Nonpermissive 5′-XC|XX-3′ Quartets Surrounding A⇔G Transition SNPs
Note.—Nonpermissive 5′-XC|XX-3′ quartets in the setting of (A) 20,603 exonic (chromosomes 1–8), (B) 50,244 intronic (chromosomes 1–4), and (C) 67,663 intergenic (chromosomes 1–4) A⇔G homozygous SNPs. Vertical line in each quartet indicates position of polymorphic base. Yellow highlight indicates nonpermissiveness for SNP formation in at least two of the three regions shown in (A)–(C). Numerous contexts with cytosine immediately 5′ do not predict the location of an A⇔G SNP. All quartet P values are greater than 0.05 (Compare with table 1).
FSNP-permissive and shielding quartets in human ORFs. (A) Most frequent SNP-permissive (yellow) and SNP-shielding (red) A⇔G quartet contexts within the cDNA of CFTR. (B) Same analysis for cDNA of dystrophin.

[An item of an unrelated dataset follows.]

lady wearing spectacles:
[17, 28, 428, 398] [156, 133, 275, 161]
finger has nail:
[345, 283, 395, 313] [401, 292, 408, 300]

A statistical (chi square 2 × 2 contingency table) analysis indicated overrepresentation of shielding dinucleotide quartets in both genes (P < 0.00001), and underrepresentation of quartets permissive for SNP formation (P < 0.00001).
Comparison of Transition: Transversion and Nonsynonymous:Synonymous SNP Frequencies in Homozygous (Homosite) versus Heterozygous (Heterosite) Murine SNPs
| SNP Category | Percent Transition | Percent Transversion | Nonsynonymous (NS) Coding SNPs | Synonymous (S) Coding SNPs | NS:S ( |
|---|---|---|---|---|---|
| Homozygous | 77.7 | 22.3 | 708 | 1,245 | 1:1.76 (1.65E-14) |
| Heterozygous | 66.3 | 33.7 | 272 | 425 | 1:1.56 (2.64E-11) |
Note.—Murine homosites from chromosomes 1–3 with at least four lines exhibiting the minor allele are shown.
aP values represent observed SNP frequencies versus those that would be expected if SNPs formed stochastically (Materials and Methods).